Personal information
- Full name: Steven Charles Furniss
- Nickname: "Steve"
- National team: United States
- Born: December 21, 1952 (age 73) Madison, Wisconsin, U.S.
- Height: 6 ft 4 in (193 cm)
- Weight: 176 lb (80 kg)

Sport
- Sport: Swimming
- Strokes: Individual medley
- Club: Philips 66 Long Beach Swim Club
- College team: University of Southern California
- Coach: Don Gambril Philips 66 Peter Daland USC

Medal record
Representing the United States
Olympic Games
| Bronze medal – third place | 1972 Munich | 200 m medley |
World Championships (LC)
| Silver medal – second place | 1975 Cali | 200 m medley |
Pan American Games
| Gold medal – first place | 1971 Cali | 200 m medley |
| Gold medal – first place | 1971 Cali | 400 m medley |
| Gold medal – first place | 1975 Mexico City | 200 m medley |
| Gold medal – first place | 1975 Mexico City | 400 m medley |
Universiade
| Silver medal – second place | 1973 Moscow | 200 m backstroke |
| Silver medal – second place | 1973 Moscow | 400 m medley |
| Silver medal – second place | 1973 Moscow | 4×200 m freestyle |

= Steve Furniss =

American swimmer (born 1952)

Steven Charles Furniss (born December 21, 1952) is an American former swimmer, business owner, Olympic bronze medalist and world record-holder.

Steve was born to Mr. and Mrs. William Furniss Senior in December 1952, in Madison, Wisconsin. After a move, he attended Foothill High School in Santa Ana, California and lived on Sanderstead Road. At Foothill High he broke conference records on the Varsity Swim Squad by his Junior year, and excelled on the water polo and golf teams, graduating in June 1971.

Around 1958, Steve, around only five or six, began swimming with the Phillips 66 Long Beach Swim Team which for a period of time in the late 60's and early 70's was managed by the skilled Olympic and Hall of Fame Coach Don Gambril and skilled coach Ralph "Flip" Darr.

==High School swimming==
In November 1968, while playing for Foothill High School's Varsity Water Polo Team, he scored six goals and led the team to the League Championships of the California Interscholastic Federation. In May 1968, he was nominated for a "Knight of the Year" Award, and received two California Interscholastic gold medals for his participation on the Golf Team.

(Stored dataset items)
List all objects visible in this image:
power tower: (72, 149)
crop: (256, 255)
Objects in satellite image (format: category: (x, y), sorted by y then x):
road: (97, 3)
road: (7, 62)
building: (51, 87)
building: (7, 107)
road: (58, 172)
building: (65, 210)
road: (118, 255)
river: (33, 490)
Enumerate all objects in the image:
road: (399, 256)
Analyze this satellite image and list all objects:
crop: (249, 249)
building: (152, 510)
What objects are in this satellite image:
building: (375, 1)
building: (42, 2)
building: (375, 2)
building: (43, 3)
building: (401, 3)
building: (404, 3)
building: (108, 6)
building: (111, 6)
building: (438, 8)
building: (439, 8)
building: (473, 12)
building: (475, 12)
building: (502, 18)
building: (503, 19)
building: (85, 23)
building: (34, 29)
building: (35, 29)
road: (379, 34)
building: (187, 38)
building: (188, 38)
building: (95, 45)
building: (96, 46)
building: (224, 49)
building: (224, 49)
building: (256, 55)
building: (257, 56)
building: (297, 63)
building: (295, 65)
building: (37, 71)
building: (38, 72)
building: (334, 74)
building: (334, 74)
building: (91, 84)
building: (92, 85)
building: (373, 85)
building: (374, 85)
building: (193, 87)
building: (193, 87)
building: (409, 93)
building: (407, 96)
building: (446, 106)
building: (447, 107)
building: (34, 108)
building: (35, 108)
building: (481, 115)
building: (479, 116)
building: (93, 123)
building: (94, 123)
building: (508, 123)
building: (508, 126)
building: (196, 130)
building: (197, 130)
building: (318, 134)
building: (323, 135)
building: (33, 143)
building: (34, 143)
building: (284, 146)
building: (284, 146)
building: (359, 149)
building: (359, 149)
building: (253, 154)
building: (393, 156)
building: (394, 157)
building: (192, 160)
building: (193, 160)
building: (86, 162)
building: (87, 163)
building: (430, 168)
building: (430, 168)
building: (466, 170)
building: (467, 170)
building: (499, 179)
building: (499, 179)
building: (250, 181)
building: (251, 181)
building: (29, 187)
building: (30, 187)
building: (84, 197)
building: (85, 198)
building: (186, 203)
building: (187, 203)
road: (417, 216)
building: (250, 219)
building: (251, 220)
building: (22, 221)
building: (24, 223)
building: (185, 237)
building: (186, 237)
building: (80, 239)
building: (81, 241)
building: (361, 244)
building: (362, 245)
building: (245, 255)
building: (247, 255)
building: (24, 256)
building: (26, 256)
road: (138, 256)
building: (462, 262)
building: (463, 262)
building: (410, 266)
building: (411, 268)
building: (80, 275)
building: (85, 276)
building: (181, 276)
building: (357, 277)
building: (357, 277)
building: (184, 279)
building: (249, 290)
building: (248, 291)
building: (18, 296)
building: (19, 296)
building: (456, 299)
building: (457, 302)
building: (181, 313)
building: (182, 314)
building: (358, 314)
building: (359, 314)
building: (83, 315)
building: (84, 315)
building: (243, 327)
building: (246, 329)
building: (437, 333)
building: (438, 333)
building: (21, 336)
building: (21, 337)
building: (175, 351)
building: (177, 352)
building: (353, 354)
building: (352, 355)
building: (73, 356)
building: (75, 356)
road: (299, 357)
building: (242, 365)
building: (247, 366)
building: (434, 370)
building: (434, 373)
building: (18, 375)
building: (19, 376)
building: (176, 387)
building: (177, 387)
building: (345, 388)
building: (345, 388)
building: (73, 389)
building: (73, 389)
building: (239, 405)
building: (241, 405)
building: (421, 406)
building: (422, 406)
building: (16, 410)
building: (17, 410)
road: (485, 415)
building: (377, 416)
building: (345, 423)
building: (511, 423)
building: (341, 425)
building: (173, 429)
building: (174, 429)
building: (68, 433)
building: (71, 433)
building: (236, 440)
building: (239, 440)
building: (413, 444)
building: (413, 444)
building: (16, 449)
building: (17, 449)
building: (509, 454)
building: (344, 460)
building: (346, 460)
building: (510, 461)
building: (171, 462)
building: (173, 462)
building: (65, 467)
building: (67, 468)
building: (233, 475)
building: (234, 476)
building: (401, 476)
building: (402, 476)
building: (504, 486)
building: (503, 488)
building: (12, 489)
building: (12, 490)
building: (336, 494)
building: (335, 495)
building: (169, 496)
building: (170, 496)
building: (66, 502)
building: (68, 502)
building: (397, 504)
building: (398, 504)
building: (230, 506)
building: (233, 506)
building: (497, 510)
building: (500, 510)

* **TASK LIST**
**a.** Answer these questions from the Steve Furniss text, one line each:
(i) Which high school did Furniss attend after his family moved?
(ii) In what event and city did he win his Olympic bronze medal?
(iii) How many goals did he score for the varsity water polo team in November 1968?
**b.** Please summarize the Steve Furniss text in two sentences.

* **TASK-BY-TASK SOLUTIONS**
**a.**
(i) Foothill High School in Santa Ana, California
(ii) The 200 m medley in Munich (1972)
(iii) Six

**b.** Steven Charles Furniss, born December 21, 1952, in Madison, Wisconsin, is an American former swimmer, business owner, Olympic bronze medalist and world record-holder. At Foothill High School in Santa Ana, California, he broke conference swimming records and excelled in water polo and golf, and his medals include a 1972 Olympic bronze and four Pan American Games golds in the medley.